In 1987 the US Congress designated only one potential site for investigation as a place for long term water storage in their vast, geologically diverse country: Yucca Mountain in Nevada. The reasoning was that the area is remote and arid, and not so far away from highly secure military sites, so it could be guarded unobtrusively. After 30 years of investigation, Yucca Mountain has been abandoned, with no equally-well researched fallback site (Ewing, R.C. & von Hippel, F.N. 2009. Nuclear waste management in the United States – starting over. Science, v. 325, 151-152). From a geological standpoint, that is not so surprising as Nevada is seismically active; there has been volcanism in the not-so-distant past, it does have groundwater, and that is present in the volcanic ash proposed for storage. Moreover, the water is oxidising and uranium in spent nuclear fuel easily dissolves under those conditions – storage was to be in titanium casks. Clay saturated in anoxic water is a better bet, while the Scandinavian approach seems safer still: galleries and boreholes in dry crystalline basement rock with canisters packed in clay.

Yucca Mountain has been wrangled over for 3 decades, and one component in its abandonment was a change in the proposed ‘regulatory period’ from 10 thousand to a million years. How compliance might be demonstrated for a period five time longer than our species has existed, and 500 time longer than the length of the Industrial Revolution is something of a problem for bureaucrats, as of course is judging the cost and time for decommissioning obsolescent nuclear plant. If nuclear energy is to play any role in cutting carbon emissions, the volume of nuclear waste is set to rise enormously, but this does not seem to concentrate the regulatory group mind wonderfully.

See also: Wald, M.L. 2009. What now for nuclear waste? Scientific American, v. 301 (August 2009), p. 40-47.

Methane: the dilemma of Lake Kivu

A massive discharge of carbon dioxide from the small but deep Lake Nyos in Cameroon in 1986 killed 1700 local people after a small earthquake and landslide disturbed the bottom water.  The lake is stagnant, and carbon dioxide released by exhalation from deep magma chambers beneath it had dissolved under pressure in in deepest levels. Once disturbed, the gas came out of solution to reduce bottom water density so a large volume rose to blurt out gas and deal silent death in the lake’s immediate surroundings.

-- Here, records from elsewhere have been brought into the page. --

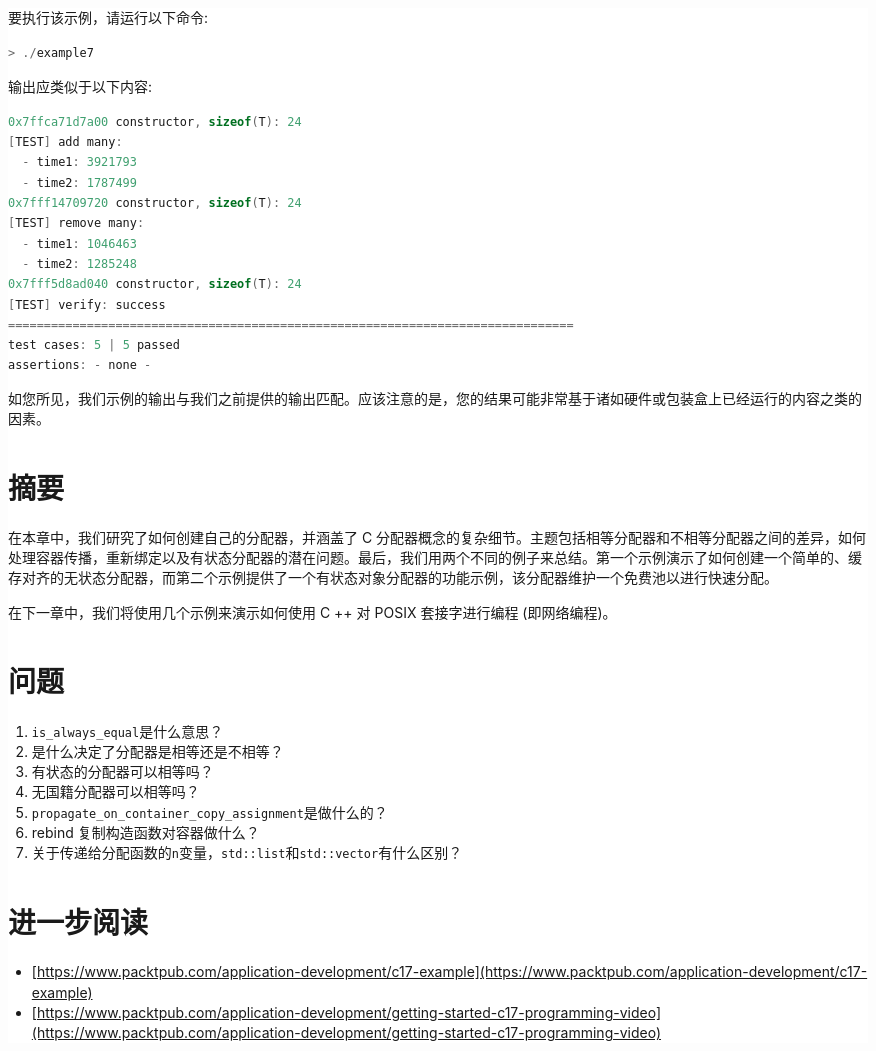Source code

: 要执行该示例，请运行以下命令:

```cpp
> ./example7
```

输出应类似于以下内容:

```cpp
0x7ffca71d7a00 constructor, sizeof(T): 24
[TEST] add many:
  - time1: 3921793
  - time2: 1787499
0x7fff14709720 constructor, sizeof(T): 24
[TEST] remove many:
  - time1: 1046463
  - time2: 1285248
0x7fff5d8ad040 constructor, sizeof(T): 24
[TEST] verify: success
===============================================================================
test cases: 5 | 5 passed
assertions: - none -
```

如您所见，我们示例的输出与我们之前提供的输出匹配。应该注意的是，您的结果可能非常基于诸如硬件或包装盒上已经运行的内容之类的因素。

# 摘要

在本章中，我们研究了如何创建自己的分配器，并涵盖了 C 分配器概念的复杂细节。主题包括相等分配器和不相等分配器之间的差异，如何处理容器传播，重新绑定以及有状态分配器的潜在问题。最后，我们用两个不同的例子来总结。第一个示例演示了如何创建一个简单的、缓存对齐的无状态分配器，而第二个示例提供了一个有状态对象分配器的功能示例，该分配器维护一个免费池以进行快速分配。

在下一章中，我们将使用几个示例来演示如何使用 C ++ 对 POSIX 套接字进行编程 (即网络编程)。

# 问题

1.  `is_always_equal`是什么意思？
2.  是什么决定了分配器是相等还是不相等？
3.  有状态的分配器可以相等吗？
4.  无国籍分配器可以相等吗？
5.  `propagate_on_container_copy_assignment`是做什么的？
6.  rebind 复制构造函数对容器做什么？
7.  关于传递给分配函数的`n`变量，`std::list`和`std::vector`有什么区别？

# 进一步阅读

*   [https://www.packtpub.com/application-development/c17-example](https://www.packtpub.com/application-development/c17-example)
*   [https://www.packtpub.com/application-development/getting-started-c17-programming-video](https://www.packtpub.com/application-development/getting-started-c17-programming-video)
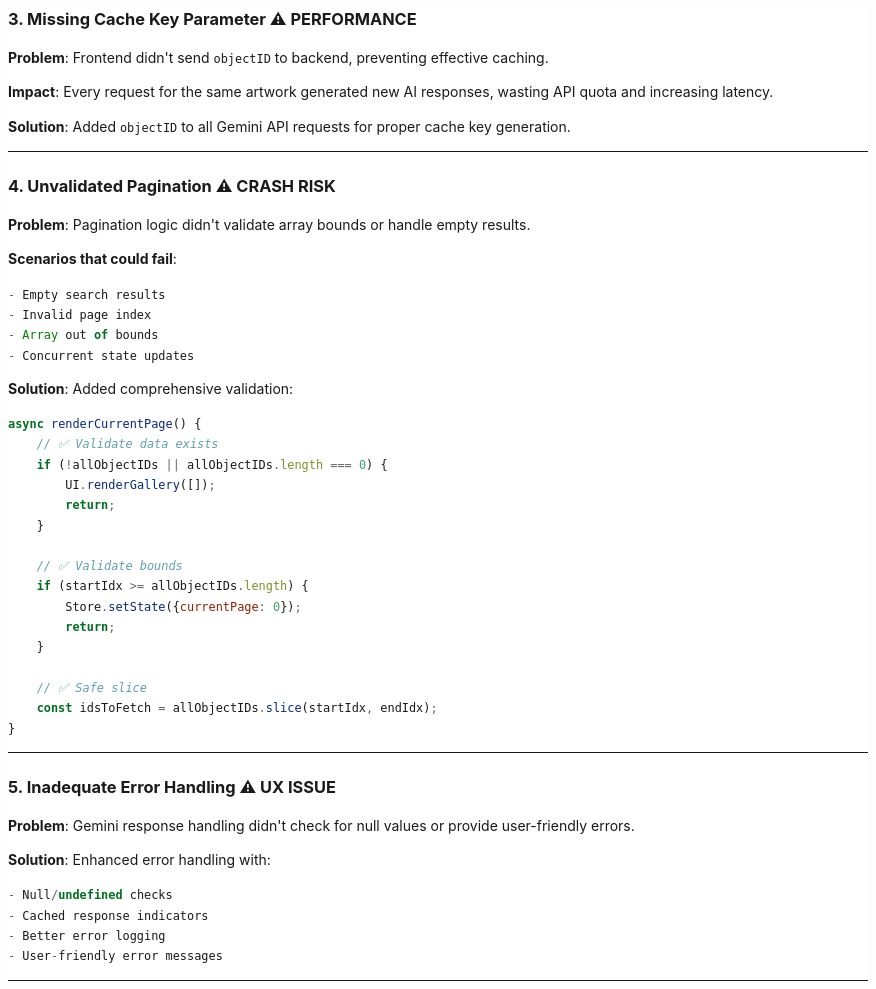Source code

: 
### 3. Missing Cache Key Parameter ⚠️ **PERFORMANCE**

**Problem**: Frontend didn't send `objectID` to backend, preventing effective caching.

**Impact**: Every request for the same artwork generated new AI responses, wasting API quota and increasing latency.

**Solution**: Added `objectID` to all Gemini API requests for proper cache key generation.

---

### 4. Unvalidated Pagination ⚠️ **CRASH RISK**

**Problem**: Pagination logic didn't validate array bounds or handle empty results.

**Scenarios that could fail**:

```javascript
- Empty search results
- Invalid page index
- Array out of bounds
- Concurrent state updates
```

**Solution**: Added comprehensive validation:

```javascript
async renderCurrentPage() {
    // ✅ Validate data exists
    if (!allObjectIDs || allObjectIDs.length === 0) {
        UI.renderGallery([]);
        return;
    }

    // ✅ Validate bounds
    if (startIdx >= allObjectIDs.length) {
        Store.setState({currentPage: 0});
        return;
    }

    // ✅ Safe slice
    const idsToFetch = allObjectIDs.slice(startIdx, endIdx);
}
```

---

### 5. Inadequate Error Handling ⚠️ **UX ISSUE**

**Problem**: Gemini response handling didn't check for null values or provide user-friendly errors.

**Solution**: Enhanced error handling with:

```javascript
- Null/undefined checks
- Cached response indicators
- Better error logging
- User-friendly error messages
```

---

Lake Kivu in the western branch of the East African Rift system borders the Democratic Republic of Congo (DRC) and Rwanda. With an area of 2700 km2 and a depth of over 400 m it is far larger than Lake Nyos, but similar in having stagnant water below a depth of about 75 m, in which gases are dissolved under pressure. Lake Kivu contains an estimated 256 km3 of carbon dioxide derived from magmas beneath the Rift and 65 km3 of methane that probably arises by anoxic bacterial reduction of the CO2. Cores into Lake Kivu’s sedimentary floor indicate massive biological die-offs at roughly millennial intervals, which probably result from magmatic destabilisation of the gas-rich lower waters. Experimental vent pipes have been installed in Lake Nyos and nearby Lake Monoun to remove gas from the deep water (see Taming Lake Nyos, Cameroon and Letting Cameroon’s soda-pop lakes go flat in EPN issues for April 2001 and March 2003, respectively), but such a solution for the much larger Lake Kivu would be far less predictable and extremely expensive (Nayar, A. 2009. A lakeful of trouble. Nature, v. 460, p. 321-323). Energy companies based in DRC and Rwanda are now starting to use the ‘soda siphon’ approach that relieved Cameroon’s deadly lakes to capture the methane potential in Lake Kivu. Perhaps that will dampen down the lake’s potential for explosive gas surges, but no one knows if it could instead destabilise its uneasy equilibrium. Furthermore, the deep cool water is nutrient rich and may set off planktonic blooms in Lake Kivu’s surface waters. DRC is notorious for bandit mining and politics and security even more unstable than the lake that it shares with its tiny neighbour Rwanda. Population density on the lake’s shore, always high because of the fisheries and agricultural potential, rose explosively in the aftermath of the Rwandan genocide of 1994.